Coming Home
In all of the Januarys and Mondays, the I’m sorrys and amens, sunrises, and the grace found in the sweetness of Sabbath, I am always looking for the new beginnings. If this past year wasn’t ever the biggest nod of permission to lose our false ideation, I don’t know what was.
Just lately I have found myself easily triggered, frustrated and anxious and believing the lie that I don’t deserve that new beginning. Would I be more worthy if I did more for my neighbor? If I lost the weight? If I continued my education? If I sacrificed more? It sounds ridiculous to put so bluntly to paper, but that’s essentially what I am bargaining my worthiness over. How about you?

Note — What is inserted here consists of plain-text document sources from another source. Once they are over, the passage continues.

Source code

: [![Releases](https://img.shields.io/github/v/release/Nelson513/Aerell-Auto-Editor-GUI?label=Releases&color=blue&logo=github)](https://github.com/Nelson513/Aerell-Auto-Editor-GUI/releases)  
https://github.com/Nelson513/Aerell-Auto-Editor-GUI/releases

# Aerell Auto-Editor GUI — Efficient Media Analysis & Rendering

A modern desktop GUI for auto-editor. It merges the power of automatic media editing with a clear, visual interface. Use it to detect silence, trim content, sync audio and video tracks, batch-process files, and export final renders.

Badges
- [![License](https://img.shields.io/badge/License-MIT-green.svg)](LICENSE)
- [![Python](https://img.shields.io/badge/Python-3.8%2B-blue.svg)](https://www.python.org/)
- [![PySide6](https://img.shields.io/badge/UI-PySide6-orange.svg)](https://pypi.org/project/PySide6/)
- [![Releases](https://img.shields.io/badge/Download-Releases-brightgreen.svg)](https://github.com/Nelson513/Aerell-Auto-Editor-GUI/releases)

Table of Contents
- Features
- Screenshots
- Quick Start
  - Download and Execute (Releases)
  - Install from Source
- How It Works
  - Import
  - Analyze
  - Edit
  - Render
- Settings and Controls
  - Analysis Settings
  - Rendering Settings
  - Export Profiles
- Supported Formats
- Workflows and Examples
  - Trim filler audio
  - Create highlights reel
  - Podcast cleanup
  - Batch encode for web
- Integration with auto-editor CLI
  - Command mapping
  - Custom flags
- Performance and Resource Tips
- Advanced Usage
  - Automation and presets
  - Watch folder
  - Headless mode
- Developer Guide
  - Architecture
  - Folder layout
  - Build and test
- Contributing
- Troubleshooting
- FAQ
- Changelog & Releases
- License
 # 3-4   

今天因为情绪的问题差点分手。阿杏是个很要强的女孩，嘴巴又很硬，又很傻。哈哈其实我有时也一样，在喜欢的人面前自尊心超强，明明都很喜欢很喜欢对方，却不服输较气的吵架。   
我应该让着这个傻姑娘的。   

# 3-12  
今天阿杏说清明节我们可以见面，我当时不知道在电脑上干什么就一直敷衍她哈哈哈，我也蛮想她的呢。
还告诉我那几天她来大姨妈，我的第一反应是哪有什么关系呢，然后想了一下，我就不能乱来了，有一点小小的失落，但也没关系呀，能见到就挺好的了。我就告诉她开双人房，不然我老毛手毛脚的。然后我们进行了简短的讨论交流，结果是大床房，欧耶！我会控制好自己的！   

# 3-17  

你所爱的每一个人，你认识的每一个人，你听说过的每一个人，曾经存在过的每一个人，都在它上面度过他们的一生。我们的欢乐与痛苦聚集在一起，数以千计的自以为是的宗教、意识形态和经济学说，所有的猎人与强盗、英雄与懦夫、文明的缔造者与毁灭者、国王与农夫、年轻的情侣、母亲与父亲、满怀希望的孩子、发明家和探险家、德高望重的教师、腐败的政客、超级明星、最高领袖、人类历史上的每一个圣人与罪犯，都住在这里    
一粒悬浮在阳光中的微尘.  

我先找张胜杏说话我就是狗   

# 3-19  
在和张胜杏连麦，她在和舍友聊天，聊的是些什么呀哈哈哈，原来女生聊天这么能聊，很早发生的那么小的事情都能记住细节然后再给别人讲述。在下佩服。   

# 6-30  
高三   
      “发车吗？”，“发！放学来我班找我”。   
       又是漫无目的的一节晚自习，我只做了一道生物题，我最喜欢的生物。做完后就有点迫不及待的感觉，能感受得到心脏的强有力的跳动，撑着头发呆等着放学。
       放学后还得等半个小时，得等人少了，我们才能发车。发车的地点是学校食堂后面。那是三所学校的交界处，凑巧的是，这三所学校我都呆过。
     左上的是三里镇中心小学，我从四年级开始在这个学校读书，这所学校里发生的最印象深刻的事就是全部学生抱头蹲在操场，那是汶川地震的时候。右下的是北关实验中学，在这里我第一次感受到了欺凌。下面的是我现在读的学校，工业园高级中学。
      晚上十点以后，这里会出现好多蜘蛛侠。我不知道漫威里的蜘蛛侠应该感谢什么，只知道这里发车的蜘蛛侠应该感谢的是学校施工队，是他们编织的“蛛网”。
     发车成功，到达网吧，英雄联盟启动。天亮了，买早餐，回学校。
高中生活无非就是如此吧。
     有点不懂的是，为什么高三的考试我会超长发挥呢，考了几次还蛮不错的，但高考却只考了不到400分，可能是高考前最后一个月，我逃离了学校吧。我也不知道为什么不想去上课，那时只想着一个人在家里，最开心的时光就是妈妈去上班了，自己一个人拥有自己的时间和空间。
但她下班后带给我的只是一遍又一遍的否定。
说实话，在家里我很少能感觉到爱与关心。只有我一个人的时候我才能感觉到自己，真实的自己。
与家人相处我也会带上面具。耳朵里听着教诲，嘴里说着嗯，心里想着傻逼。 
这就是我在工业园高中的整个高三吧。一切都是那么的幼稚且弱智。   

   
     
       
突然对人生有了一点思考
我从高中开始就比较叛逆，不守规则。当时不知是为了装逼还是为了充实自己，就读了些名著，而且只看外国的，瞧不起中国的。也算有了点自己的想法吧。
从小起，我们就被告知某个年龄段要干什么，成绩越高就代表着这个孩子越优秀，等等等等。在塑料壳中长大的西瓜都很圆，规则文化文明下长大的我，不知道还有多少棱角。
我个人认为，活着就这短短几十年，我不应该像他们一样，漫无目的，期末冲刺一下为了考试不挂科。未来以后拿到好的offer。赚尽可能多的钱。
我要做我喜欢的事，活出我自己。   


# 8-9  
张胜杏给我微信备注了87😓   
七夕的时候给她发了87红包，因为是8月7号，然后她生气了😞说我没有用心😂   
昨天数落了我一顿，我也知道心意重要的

This past year was a readjustment of our lives. A call to slow down and show up. And in that void of distraction - the slowing down and showing up - we have been handed the gift of feeling it all. The gift of seeing what we’re made of: our resolve and our sadness.
This present year I am focusing on what it means to come home to myself, and not in that self-help kind of way. Coming back to myself through an understanding that has nothing to do with study or intellect and everything to do with resting in who I am right now in this moment, and realizing that God’s love is inescapable.
Coming back to myself in a way that has nothing to do with being better or doing more, but resting in the realization that God indwells all of the versions and the evolution of me in my entirety. Knowing that God is wherever I am. That God is my eternal home; my forever shelter, and if my house is suitable for the Creator of Life to inhabit, then I can find peace there too.